■ WORK ITEM:
For the records below, tally the lines that include the word "návštěvnosti" and give only the tally.

■ INFORMATION SHOWN:

•••

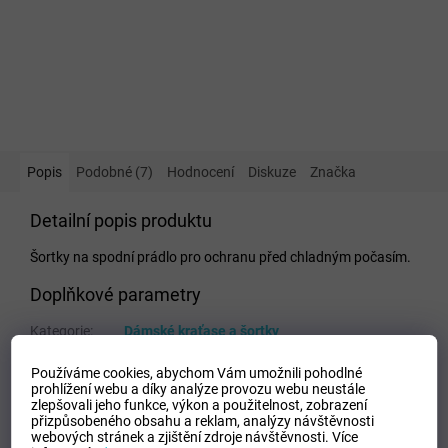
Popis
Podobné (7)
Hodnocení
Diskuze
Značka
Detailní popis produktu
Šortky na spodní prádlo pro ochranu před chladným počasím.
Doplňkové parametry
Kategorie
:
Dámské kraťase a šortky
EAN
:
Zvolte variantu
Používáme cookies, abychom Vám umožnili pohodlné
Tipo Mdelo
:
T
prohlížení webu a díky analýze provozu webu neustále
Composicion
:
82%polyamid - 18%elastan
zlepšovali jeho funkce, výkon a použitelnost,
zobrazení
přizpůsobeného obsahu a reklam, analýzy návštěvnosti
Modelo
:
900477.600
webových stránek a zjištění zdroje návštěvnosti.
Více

•••

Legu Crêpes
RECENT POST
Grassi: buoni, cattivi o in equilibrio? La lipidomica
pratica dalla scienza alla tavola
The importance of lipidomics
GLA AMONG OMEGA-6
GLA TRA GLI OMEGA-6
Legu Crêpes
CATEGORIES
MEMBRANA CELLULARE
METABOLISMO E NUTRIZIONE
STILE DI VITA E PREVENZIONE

•••

■ YOUR RESPONSE:
2